The pattern held across different project types and different agent setups. The details varied, while the direction stayed consistent. Requirements reduced guessing. Plans made the implementation path inspectable before code existed. Tests gave generated code a behavioral boundary. Observability made hidden process state reviewable. Review standards made it harder to accept a patch just because it looked coherent.

This is a familiar idea outside software. Restaurants, laboratories, manufacturing lines, and clinical operations achieve consistency through procedures, checks, standards, documentation, and review. Individual skill still matters. The point of the process is to make the outcome less dependent on individual variation.

Agentic development started to feel similar. The goal was to make the workflow less fragile in the face of model differences rather than pretending those differences would disappear.

This is why I became more comfortable assigning substantial portions of work to smaller or less frontier models when the task was well bounded. The surrounding process reduced the amount of judgment they had to invent. If the data model was clear, the tests were specific, the failure behavior was explicit, and the review surface was narrow, the task became more tractable.

Model capability still mattered for open-ended design, large-context synthesis, and ambiguous requirements.

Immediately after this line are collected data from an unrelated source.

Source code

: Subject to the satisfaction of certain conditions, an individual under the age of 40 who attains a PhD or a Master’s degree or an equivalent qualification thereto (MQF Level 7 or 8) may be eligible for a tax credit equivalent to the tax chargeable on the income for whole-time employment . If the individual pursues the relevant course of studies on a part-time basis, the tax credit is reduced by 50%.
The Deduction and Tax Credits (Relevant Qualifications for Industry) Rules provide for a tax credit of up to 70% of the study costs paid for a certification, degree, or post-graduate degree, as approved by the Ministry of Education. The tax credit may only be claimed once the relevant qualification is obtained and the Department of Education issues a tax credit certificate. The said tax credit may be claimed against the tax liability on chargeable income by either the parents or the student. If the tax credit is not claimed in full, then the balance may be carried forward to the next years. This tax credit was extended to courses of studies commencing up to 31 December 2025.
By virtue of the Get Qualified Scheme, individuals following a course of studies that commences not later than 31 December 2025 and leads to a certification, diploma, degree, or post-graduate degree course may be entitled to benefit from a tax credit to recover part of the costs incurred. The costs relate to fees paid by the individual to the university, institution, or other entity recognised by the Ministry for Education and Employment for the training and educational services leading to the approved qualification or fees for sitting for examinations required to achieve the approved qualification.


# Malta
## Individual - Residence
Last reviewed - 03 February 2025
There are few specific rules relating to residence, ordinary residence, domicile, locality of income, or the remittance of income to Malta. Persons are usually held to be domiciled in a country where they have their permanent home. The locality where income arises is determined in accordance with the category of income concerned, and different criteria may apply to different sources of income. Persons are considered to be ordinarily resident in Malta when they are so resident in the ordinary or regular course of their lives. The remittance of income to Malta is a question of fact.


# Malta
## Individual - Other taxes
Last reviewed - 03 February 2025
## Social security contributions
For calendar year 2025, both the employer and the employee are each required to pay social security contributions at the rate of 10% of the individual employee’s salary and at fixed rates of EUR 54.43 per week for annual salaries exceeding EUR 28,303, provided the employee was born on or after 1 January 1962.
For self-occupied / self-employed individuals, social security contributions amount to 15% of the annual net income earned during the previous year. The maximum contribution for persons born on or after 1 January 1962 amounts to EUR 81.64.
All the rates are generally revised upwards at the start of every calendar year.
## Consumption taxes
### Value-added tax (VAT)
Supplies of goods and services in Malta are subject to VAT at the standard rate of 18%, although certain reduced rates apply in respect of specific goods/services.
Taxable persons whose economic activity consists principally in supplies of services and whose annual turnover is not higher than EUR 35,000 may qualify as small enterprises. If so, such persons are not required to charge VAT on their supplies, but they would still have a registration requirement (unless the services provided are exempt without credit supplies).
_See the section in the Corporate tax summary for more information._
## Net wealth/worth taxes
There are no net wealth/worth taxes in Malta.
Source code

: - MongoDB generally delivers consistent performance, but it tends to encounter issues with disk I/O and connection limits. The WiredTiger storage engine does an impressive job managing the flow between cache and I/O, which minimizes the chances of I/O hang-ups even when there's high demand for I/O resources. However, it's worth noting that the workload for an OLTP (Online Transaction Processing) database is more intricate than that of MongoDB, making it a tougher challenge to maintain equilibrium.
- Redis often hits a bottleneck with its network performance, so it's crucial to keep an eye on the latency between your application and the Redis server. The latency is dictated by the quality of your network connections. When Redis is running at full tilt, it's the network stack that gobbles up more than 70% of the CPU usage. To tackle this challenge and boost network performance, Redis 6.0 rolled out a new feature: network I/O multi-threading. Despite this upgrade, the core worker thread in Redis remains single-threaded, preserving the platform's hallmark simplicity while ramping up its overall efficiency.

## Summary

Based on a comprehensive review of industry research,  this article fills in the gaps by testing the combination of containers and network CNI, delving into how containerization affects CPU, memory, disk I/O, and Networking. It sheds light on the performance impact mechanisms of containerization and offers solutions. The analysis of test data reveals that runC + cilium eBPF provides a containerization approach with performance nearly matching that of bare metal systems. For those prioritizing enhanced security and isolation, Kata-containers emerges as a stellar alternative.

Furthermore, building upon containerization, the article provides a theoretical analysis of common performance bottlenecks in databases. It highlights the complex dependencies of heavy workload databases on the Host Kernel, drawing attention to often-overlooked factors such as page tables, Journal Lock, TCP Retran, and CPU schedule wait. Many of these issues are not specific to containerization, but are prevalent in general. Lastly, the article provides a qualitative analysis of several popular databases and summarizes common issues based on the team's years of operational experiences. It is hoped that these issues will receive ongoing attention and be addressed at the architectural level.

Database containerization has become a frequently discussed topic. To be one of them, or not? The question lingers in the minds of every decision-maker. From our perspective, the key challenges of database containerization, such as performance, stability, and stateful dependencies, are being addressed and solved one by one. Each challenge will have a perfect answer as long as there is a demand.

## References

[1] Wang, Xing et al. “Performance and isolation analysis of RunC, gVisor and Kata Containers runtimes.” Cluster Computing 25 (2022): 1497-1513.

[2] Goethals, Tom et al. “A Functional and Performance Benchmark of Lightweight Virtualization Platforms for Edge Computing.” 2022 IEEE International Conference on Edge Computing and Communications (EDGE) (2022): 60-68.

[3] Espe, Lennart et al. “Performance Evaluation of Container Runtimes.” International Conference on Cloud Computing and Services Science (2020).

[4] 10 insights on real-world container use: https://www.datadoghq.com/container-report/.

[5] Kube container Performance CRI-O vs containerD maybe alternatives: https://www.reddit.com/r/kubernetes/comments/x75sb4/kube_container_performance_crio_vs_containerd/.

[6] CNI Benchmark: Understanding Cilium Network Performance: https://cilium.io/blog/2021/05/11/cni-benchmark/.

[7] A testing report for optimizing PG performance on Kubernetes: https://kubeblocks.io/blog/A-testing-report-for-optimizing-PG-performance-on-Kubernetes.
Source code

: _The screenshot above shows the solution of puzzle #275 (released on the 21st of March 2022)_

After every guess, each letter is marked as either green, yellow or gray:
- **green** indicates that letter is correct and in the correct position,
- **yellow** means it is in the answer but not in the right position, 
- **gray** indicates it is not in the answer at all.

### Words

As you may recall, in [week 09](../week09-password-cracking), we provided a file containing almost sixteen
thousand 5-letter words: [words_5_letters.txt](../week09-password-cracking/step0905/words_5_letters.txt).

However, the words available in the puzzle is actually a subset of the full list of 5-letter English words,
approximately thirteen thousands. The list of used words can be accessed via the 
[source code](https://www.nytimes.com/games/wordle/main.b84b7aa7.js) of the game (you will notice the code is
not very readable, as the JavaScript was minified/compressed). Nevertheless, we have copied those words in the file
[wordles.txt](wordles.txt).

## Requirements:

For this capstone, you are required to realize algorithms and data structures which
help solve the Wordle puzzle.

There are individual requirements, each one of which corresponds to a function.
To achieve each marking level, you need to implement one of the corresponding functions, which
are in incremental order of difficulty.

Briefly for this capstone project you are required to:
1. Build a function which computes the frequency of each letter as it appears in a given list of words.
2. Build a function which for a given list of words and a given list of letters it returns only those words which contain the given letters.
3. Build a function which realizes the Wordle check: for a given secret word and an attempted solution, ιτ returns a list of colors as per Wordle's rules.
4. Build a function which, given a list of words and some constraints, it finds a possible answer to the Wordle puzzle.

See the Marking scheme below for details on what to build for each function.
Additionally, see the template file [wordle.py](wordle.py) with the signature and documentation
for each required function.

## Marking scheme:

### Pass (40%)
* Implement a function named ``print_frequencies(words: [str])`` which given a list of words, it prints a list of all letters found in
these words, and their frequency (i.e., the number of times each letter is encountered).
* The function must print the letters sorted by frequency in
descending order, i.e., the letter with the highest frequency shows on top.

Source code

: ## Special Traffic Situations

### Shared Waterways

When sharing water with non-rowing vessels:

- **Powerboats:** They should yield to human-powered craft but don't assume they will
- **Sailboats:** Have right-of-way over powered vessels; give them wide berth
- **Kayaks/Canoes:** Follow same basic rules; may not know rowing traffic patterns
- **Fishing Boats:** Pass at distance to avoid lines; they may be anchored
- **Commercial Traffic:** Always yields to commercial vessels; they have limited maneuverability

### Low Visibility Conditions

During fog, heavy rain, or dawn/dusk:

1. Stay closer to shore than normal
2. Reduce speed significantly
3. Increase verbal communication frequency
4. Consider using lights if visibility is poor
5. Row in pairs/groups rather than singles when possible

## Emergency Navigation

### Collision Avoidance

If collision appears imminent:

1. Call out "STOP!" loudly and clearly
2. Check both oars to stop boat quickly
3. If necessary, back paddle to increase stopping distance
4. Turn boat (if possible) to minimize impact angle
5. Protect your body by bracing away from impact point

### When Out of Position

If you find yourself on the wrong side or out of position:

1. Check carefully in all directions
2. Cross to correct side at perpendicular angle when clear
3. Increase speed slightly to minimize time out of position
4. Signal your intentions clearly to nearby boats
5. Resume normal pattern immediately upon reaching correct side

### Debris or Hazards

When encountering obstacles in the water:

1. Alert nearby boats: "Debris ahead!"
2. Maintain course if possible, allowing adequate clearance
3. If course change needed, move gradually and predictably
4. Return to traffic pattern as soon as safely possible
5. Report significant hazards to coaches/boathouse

The change was more specific: better process moved more work out of the “invent the right thing” category and into the “satisfy this visible contract” category.


The Code Still Had To Earn Its Place

Looking back, the experiment began with curiosity about model capability and ended with a stronger appreciation for supervision.

The tools could generate code. That became the less interesting fact. The harder question was whether I could understand the code, verify the behavior, explain the assumptions, inspect the failure paths, and maintain the system after the original session ended.

This still leaves plenty of room for strong models and lightweight work. Process complements model capability, and many tasks are small enough that a short prompt, a focused diff, and a test run are sufficient. The boundary appears when agentic development moves from one-off generation toward tools people intend to keep.

Over several months, I found myself spending less effort asking which model was smartest and more effort asking whether the workflow made generated work understandable, inspectable, and predictable. Once predictability improved, a much broader range of models became useful.

The practical lesson I keep returning to is that software engineering is more than what happens after the model writes code. In agentic development, it is the interface that lets humans decide whether the code deserves to stay.